▸ **Problem requirements**
Reproduce all of the material below, swapping "top-left" for "upper-left" wherever it appears and leaving everything else unchanged.

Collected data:
= = = = =

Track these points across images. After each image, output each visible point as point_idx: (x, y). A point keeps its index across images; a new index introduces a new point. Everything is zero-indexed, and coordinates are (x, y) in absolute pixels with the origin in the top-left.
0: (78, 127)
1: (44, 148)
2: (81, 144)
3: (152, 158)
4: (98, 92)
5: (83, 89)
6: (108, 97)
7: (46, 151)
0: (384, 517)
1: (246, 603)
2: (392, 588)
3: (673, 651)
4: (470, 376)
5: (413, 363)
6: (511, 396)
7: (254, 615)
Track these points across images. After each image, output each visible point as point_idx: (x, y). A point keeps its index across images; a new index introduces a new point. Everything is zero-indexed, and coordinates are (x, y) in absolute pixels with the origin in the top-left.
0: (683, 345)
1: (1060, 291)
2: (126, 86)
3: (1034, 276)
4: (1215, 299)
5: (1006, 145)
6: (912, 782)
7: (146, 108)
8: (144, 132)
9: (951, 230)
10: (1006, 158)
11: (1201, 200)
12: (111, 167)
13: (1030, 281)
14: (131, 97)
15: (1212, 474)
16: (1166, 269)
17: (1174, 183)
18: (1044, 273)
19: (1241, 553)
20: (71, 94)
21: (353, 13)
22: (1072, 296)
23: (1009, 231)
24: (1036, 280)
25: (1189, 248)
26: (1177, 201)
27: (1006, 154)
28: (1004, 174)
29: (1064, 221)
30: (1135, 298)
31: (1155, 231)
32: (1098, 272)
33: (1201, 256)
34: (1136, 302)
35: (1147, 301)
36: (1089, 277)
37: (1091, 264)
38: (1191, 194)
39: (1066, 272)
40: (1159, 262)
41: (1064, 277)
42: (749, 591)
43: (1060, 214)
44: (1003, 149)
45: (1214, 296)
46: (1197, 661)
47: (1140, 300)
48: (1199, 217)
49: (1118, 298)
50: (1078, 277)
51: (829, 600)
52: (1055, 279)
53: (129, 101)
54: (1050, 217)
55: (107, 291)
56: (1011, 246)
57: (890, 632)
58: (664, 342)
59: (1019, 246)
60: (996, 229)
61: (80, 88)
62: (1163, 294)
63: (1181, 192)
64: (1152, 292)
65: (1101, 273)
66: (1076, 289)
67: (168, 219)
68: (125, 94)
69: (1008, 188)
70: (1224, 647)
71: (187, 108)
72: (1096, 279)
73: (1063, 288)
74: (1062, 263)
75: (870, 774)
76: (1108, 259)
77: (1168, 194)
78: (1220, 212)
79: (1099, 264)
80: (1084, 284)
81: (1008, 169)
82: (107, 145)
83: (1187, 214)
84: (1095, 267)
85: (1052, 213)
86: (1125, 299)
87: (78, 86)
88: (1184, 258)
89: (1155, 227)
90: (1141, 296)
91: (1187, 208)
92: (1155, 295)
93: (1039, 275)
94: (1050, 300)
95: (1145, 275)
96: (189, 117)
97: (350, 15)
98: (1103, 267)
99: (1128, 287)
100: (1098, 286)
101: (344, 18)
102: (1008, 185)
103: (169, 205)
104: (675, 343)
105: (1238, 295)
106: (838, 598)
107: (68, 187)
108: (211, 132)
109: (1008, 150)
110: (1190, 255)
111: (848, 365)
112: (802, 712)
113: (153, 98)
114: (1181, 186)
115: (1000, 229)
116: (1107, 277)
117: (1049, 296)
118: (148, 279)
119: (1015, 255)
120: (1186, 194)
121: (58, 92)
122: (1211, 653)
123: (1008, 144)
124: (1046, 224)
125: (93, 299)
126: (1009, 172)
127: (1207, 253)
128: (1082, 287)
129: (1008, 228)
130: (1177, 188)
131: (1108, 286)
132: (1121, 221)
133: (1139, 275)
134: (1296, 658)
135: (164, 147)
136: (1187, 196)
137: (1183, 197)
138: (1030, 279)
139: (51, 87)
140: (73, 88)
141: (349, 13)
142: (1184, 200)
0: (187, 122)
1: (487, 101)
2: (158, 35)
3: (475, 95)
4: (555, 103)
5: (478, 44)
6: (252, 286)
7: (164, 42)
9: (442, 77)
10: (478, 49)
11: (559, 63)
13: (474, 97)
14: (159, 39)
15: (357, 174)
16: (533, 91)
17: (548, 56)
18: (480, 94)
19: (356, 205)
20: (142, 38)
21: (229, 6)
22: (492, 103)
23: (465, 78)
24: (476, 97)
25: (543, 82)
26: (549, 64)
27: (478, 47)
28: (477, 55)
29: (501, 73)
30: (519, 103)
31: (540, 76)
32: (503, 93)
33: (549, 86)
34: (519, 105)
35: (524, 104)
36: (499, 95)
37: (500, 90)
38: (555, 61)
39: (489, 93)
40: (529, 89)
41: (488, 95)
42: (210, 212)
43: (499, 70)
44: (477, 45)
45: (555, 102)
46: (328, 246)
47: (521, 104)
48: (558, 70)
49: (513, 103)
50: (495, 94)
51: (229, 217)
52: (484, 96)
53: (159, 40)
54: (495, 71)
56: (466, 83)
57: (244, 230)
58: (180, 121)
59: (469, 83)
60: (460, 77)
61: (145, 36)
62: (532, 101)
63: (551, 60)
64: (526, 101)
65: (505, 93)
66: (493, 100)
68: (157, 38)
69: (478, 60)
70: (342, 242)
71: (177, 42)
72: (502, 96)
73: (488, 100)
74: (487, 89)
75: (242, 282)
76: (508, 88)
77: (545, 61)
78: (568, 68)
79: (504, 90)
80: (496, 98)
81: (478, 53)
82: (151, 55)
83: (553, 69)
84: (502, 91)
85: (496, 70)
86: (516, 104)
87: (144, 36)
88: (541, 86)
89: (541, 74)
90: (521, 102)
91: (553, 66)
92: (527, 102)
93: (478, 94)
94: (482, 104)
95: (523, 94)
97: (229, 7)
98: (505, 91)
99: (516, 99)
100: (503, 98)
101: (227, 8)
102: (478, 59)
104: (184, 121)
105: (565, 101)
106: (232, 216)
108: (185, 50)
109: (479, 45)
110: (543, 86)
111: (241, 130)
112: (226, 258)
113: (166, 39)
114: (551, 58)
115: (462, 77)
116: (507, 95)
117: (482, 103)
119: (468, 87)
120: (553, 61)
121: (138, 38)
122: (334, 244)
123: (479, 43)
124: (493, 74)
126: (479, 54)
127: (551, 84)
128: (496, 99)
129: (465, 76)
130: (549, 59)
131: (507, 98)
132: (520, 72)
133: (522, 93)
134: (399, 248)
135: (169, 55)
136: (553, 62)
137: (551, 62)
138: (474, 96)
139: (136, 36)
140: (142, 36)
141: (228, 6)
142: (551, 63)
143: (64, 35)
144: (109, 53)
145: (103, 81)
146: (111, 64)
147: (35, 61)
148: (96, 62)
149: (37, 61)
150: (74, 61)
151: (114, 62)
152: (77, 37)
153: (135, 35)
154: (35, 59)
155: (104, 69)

= = = = =

▸ **Answer below**
Track these points across images. After each image, output each visible point as point_idx: (x, y). A point keeps its index across images; a new index introduces a new point. Everything is zero-indexed, and coordinates are (x, y) in absolute pixels with the origin in the upper-left.
0: (78, 127)
1: (44, 148)
2: (81, 144)
3: (152, 158)
4: (98, 92)
5: (83, 89)
6: (108, 97)
7: (46, 151)
0: (384, 517)
1: (246, 603)
2: (392, 588)
3: (673, 651)
4: (470, 376)
5: (413, 363)
6: (511, 396)
7: (254, 615)
Track these points across images. After each image, output each visible point as point_idx: (x, y). A point keeps its index across images; a new index introduces a new point. Everything is zero-indexed, and coordinates are (x, y) in absolute pixels with the origin in the upper-left.
0: (683, 345)
1: (1060, 291)
2: (126, 86)
3: (1034, 276)
4: (1215, 299)
5: (1006, 145)
6: (912, 782)
7: (146, 108)
8: (144, 132)
9: (951, 230)
10: (1006, 158)
11: (1201, 200)
12: (111, 167)
13: (1030, 281)
14: (131, 97)
15: (1212, 474)
16: (1166, 269)
17: (1174, 183)
18: (1044, 273)
19: (1241, 553)
20: (71, 94)
21: (353, 13)
22: (1072, 296)
23: (1009, 231)
24: (1036, 280)
25: (1189, 248)
26: (1177, 201)
27: (1006, 154)
28: (1004, 174)
29: (1064, 221)
30: (1135, 298)
31: (1155, 231)
32: (1098, 272)
33: (1201, 256)
34: (1136, 302)
35: (1147, 301)
36: (1089, 277)
37: (1091, 264)
38: (1191, 194)
39: (1066, 272)
40: (1159, 262)
41: (1064, 277)
42: (749, 591)
43: (1060, 214)
44: (1003, 149)
45: (1214, 296)
46: (1197, 661)
47: (1140, 300)
48: (1199, 217)
49: (1118, 298)
50: (1078, 277)
51: (829, 600)
52: (1055, 279)
53: (129, 101)
54: (1050, 217)
55: (107, 291)
56: (1011, 246)
57: (890, 632)
58: (664, 342)
59: (1019, 246)
60: (996, 229)
61: (80, 88)
62: (1163, 294)
63: (1181, 192)
64: (1152, 292)
65: (1101, 273)
66: (1076, 289)
67: (168, 219)
68: (125, 94)
69: (1008, 188)
70: (1224, 647)
71: (187, 108)
72: (1096, 279)
73: (1063, 288)
74: (1062, 263)
75: (870, 774)
76: (1108, 259)
77: (1168, 194)
78: (1220, 212)
79: (1099, 264)
80: (1084, 284)
81: (1008, 169)
82: (107, 145)
83: (1187, 214)
84: (1095, 267)
85: (1052, 213)
86: (1125, 299)
87: (78, 86)
88: (1184, 258)
89: (1155, 227)
90: (1141, 296)
91: (1187, 208)
92: (1155, 295)
93: (1039, 275)
94: (1050, 300)
95: (1145, 275)
96: (189, 117)
97: (350, 15)
98: (1103, 267)
99: (1128, 287)
100: (1098, 286)
101: (344, 18)
102: (1008, 185)
103: (169, 205)
104: (675, 343)
105: (1238, 295)
106: (838, 598)
107: (68, 187)
108: (211, 132)
109: (1008, 150)
110: (1190, 255)
111: (848, 365)
112: (802, 712)
113: (153, 98)
114: (1181, 186)
115: (1000, 229)
116: (1107, 277)
117: (1049, 296)
118: (148, 279)
119: (1015, 255)
120: (1186, 194)
121: (58, 92)
122: (1211, 653)
123: (1008, 144)
124: (1046, 224)
125: (93, 299)
126: (1009, 172)
127: (1207, 253)
128: (1082, 287)
129: (1008, 228)
130: (1177, 188)
131: (1108, 286)
132: (1121, 221)
133: (1139, 275)
134: (1296, 658)
135: (164, 147)
136: (1187, 196)
137: (1183, 197)
138: (1030, 279)
139: (51, 87)
140: (73, 88)
141: (349, 13)
142: (1184, 200)
0: (187, 122)
1: (487, 101)
2: (158, 35)
3: (475, 95)
4: (555, 103)
5: (478, 44)
6: (252, 286)
7: (164, 42)
9: (442, 77)
10: (478, 49)
11: (559, 63)
13: (474, 97)
14: (159, 39)
15: (357, 174)
16: (533, 91)
17: (548, 56)
18: (480, 94)
19: (356, 205)
20: (142, 38)
21: (229, 6)
22: (492, 103)
23: (465, 78)
24: (476, 97)
25: (543, 82)
26: (549, 64)
27: (478, 47)
28: (477, 55)
29: (501, 73)
30: (519, 103)
31: (540, 76)
32: (503, 93)
33: (549, 86)
34: (519, 105)
35: (524, 104)
36: (499, 95)
37: (500, 90)
38: (555, 61)
39: (489, 93)
40: (529, 89)
41: (488, 95)
42: (210, 212)
43: (499, 70)
44: (477, 45)
45: (555, 102)
46: (328, 246)
47: (521, 104)
48: (558, 70)
49: (513, 103)
50: (495, 94)
51: (229, 217)
52: (484, 96)
53: (159, 40)
54: (495, 71)
56: (466, 83)
57: (244, 230)
58: (180, 121)
59: (469, 83)
60: (460, 77)
61: (145, 36)
62: (532, 101)
63: (551, 60)
64: (526, 101)
65: (505, 93)
66: (493, 100)
68: (157, 38)
69: (478, 60)
70: (342, 242)
71: (177, 42)
72: (502, 96)
73: (488, 100)
74: (487, 89)
75: (242, 282)
76: (508, 88)
77: (545, 61)
78: (568, 68)
79: (504, 90)
80: (496, 98)
81: (478, 53)
82: (151, 55)
83: (553, 69)
84: (502, 91)
85: (496, 70)
86: (516, 104)
87: (144, 36)
88: (541, 86)
89: (541, 74)
90: (521, 102)
91: (553, 66)
92: (527, 102)
93: (478, 94)
94: (482, 104)
95: (523, 94)
97: (229, 7)
98: (505, 91)
99: (516, 99)
100: (503, 98)
101: (227, 8)
102: (478, 59)
104: (184, 121)
105: (565, 101)
106: (232, 216)
108: (185, 50)
109: (479, 45)
110: (543, 86)
111: (241, 130)
112: (226, 258)
113: (166, 39)
114: (551, 58)
115: (462, 77)
116: (507, 95)
117: (482, 103)
119: (468, 87)
120: (553, 61)
121: (138, 38)
122: (334, 244)
123: (479, 43)
124: (493, 74)
126: (479, 54)
127: (551, 84)
128: (496, 99)
129: (465, 76)
130: (549, 59)
131: (507, 98)
132: (520, 72)
133: (522, 93)
134: (399, 248)
135: (169, 55)
136: (553, 62)
137: (551, 62)
138: (474, 96)
139: (136, 36)
140: (142, 36)
141: (228, 6)
142: (551, 63)
143: (64, 35)
144: (109, 53)
145: (103, 81)
146: (111, 64)
147: (35, 61)
148: (96, 62)
149: (37, 61)
150: (74, 61)
151: (114, 62)
152: (77, 37)
153: (135, 35)
154: (35, 59)
155: (104, 69)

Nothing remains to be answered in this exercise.